The Beacon
- First edition
- Author: Susan Hill
- Cover artist: Getty Images
- Language: English
- Publisher: Chatto and Windus
- Publication date: 2 Oct 2008
- Publication place: United Kingdom
- Media type: Print & ebook
- Pages: 160
- ISBN: 0-7011-8340-3

= The Beacon (novel) =

2008 novel by Susan Hill

The Beacon, is a novel by English author Susan Hill, first published in 2008 by Chatto and Windus and in paperback the following year by Vintage Books.

==Plot introduction==
The four Prime children grow up in a bleak North Country farmhouse called 'The Beacon'; Colin and Berenice marry locally, May, the central character of the novel went to university in London but returns within a year. Only quiet, watchful Frank escapes to become a journalist on Fleet Street. But then he publishes a successful novel about his childhood which throws the family into turmoil...

==Reception==
- Joanna Briscoe in The Guardian described it as a "novel of great structural and stylistic control" and as being "an almost perfect little literary novel outside any genre.
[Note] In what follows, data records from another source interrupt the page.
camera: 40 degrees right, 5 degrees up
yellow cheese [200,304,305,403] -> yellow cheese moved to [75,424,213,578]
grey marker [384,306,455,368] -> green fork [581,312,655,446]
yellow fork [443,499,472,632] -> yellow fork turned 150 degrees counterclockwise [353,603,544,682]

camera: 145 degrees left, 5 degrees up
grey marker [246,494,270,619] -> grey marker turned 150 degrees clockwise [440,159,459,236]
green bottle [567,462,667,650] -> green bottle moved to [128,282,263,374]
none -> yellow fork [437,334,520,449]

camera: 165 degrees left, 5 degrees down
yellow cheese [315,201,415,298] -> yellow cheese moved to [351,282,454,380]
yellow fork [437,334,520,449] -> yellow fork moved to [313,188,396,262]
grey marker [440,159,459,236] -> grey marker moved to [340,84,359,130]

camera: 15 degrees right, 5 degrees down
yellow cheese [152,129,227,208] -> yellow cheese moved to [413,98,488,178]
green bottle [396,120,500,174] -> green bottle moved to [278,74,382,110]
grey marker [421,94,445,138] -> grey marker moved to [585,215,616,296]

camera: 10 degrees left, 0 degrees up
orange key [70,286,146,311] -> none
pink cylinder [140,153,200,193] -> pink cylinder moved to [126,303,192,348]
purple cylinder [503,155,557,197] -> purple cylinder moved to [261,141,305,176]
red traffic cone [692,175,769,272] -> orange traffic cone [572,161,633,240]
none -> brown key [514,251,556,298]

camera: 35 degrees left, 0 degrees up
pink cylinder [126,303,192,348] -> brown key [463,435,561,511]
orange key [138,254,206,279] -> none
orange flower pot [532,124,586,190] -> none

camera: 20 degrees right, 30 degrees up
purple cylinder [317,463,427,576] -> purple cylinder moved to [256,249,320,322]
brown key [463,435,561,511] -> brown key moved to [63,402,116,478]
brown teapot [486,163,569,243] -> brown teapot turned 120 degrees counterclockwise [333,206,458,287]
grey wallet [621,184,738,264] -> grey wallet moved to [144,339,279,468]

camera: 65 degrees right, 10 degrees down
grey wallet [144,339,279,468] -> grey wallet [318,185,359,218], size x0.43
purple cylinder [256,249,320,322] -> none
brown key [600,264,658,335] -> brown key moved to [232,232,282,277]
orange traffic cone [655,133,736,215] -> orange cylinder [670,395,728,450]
A cross-generational family story barely longer than a novella, it possesses the light tug of menace and almost invisible haze of tension that characterise Hill's ghost stories, yet there is nothing supernatural about this tale of a farming family grounded in the seasons. The slippery nature of memory is what casts an atmosphere of unease over the novel".
- Laura Thompson in The Telegraph writes "this short book is richly satisfying. Hill's craftsmanship is masterly. We are always aware of the farming backdrop: the book begins with a superb evocation of rural hardship, whose inexorable rhythms read like pared-down Thomas Hardy." and goes on to describe it as "a little masterpiece".
- The Times said it was "a moving, evocative and rewarding novel".

==Radio Dramatisation==
The novel was dramatised for BBC Radio 4's Woman's Hour Drama, broadcast in five 15-minute episodes from March 22–26, 2010.